(Passage provided)

Pubmeth

Content
- Description: DNA hypermethylation data (cancer)

Contact
- Laboratory: Laboratory for Bioinformatics and Computational Genomics Ghent University
- Primary citation: PMID 17932060

Access
- Website: http://www.pubmeth.org/ (Site was created in 2007, but inaccessible in 2026)

= Pubmeth =

PubMeth is a database that contains information about DNA hypermethylation in cancer. It can be queried either by searching a list of genes, or cancer (sub)types. It was created at the Laboratory for Bioinformatics and Computational Genomics in the Department of Molecular Biotechnology at Ghent University, Belgium. It was published in Nucleic Acids Research.

A comparable database is MethDB. However, it is not optimized to cancer-related queries. Another database is MethPrimerDB which focuses on detection methodologies such as Methylation-specific primer design (MSP primer design). However, according the research published in the original article about PubMeth:Both databases discussed here, depend on submissions by administrators or users, which guarantees the required quality of the databases, but consequently they are not always complete and up to date. The databases are neither designed to rank and summarize cancer-related information [genes and cancer (sub)types involved], although this is crucial in applied methylation research in the cancer field.

(End Passage provided)

**Requirement:**
In the text about PubMeth, translate this sentence into Spanish: "PubMeth is a database that contains information about DNA hypermethylation in cancer."

(Record set)

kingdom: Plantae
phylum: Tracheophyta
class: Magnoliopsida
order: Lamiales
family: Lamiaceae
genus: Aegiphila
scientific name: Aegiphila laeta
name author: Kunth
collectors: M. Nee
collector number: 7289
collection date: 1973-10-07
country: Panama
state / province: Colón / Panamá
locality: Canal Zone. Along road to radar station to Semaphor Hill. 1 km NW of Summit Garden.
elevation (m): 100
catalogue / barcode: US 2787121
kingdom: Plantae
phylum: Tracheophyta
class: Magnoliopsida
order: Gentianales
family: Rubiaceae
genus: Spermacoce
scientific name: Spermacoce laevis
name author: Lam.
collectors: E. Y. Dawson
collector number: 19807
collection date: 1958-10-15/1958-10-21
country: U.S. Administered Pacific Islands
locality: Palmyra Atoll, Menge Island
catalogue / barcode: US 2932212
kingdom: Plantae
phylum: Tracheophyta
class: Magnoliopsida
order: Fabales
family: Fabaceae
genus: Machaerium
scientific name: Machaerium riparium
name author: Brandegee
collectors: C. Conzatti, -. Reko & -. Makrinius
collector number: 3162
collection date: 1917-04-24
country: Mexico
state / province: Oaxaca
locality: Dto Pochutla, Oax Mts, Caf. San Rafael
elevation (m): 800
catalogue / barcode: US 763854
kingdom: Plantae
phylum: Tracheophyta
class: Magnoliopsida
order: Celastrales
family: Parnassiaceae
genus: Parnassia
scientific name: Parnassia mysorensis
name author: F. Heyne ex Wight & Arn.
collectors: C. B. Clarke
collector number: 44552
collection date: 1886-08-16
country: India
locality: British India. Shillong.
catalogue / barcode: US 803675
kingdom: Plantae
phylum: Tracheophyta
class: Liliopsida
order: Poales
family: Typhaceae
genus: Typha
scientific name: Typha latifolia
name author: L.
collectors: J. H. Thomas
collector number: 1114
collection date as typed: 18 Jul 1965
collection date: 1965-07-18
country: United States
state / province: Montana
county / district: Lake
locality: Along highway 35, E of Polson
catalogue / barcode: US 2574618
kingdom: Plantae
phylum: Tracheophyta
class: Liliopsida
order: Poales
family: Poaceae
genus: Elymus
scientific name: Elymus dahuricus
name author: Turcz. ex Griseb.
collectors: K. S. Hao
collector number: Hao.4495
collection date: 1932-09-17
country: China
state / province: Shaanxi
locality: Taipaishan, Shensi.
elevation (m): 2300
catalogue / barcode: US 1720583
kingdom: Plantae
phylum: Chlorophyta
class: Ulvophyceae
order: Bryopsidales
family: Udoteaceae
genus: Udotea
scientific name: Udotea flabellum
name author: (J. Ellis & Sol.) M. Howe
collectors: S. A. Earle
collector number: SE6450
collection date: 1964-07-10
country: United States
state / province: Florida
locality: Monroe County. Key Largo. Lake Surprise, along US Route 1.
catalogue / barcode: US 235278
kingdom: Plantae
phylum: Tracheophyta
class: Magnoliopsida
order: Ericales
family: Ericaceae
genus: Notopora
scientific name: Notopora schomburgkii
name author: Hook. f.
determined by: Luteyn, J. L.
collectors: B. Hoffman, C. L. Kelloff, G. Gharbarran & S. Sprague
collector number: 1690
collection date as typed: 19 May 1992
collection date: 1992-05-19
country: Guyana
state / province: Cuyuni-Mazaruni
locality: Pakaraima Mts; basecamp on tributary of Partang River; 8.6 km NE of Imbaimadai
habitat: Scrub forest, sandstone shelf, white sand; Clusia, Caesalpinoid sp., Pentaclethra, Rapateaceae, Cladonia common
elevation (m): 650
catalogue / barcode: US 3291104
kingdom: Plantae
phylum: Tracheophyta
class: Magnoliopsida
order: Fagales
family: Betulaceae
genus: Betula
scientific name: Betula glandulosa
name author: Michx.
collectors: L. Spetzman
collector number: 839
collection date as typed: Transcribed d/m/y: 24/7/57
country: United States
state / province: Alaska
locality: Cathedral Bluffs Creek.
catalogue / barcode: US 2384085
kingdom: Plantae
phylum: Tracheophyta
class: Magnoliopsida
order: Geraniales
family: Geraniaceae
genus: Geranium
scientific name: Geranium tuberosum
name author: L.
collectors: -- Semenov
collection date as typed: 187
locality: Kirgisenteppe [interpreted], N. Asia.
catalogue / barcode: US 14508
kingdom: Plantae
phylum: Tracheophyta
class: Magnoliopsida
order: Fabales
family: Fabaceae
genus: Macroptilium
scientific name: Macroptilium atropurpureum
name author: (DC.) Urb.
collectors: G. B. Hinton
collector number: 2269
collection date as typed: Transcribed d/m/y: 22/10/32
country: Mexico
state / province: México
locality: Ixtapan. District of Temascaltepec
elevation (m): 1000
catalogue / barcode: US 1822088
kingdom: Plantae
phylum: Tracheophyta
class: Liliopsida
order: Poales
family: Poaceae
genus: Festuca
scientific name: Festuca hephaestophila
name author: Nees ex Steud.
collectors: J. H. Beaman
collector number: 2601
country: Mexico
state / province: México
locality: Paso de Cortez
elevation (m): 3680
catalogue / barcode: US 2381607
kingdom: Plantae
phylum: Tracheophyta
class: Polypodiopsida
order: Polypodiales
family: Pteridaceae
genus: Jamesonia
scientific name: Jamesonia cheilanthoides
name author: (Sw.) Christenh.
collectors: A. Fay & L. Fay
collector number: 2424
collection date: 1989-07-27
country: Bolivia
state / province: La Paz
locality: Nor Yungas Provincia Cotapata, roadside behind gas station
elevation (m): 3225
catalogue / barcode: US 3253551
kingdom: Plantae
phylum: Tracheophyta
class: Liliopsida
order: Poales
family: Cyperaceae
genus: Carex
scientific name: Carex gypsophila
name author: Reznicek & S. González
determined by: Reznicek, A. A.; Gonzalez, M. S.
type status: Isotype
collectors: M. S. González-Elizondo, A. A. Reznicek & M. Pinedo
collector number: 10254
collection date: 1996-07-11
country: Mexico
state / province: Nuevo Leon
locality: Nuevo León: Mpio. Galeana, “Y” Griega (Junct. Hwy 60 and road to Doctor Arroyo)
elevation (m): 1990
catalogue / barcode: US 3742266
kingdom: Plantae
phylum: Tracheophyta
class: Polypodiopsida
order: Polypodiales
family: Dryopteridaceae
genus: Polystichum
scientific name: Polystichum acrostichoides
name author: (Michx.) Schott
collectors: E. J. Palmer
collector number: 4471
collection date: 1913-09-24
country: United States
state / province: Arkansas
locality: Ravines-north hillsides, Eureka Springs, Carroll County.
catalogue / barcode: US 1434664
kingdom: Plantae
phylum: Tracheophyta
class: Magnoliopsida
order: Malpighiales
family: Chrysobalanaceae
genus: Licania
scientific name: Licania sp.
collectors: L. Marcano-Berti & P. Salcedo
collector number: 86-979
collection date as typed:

(End Record set)

**The completed task:**
PubMeth es una base de datos que contiene información sobre la hipermetilación del ADN en el cáncer.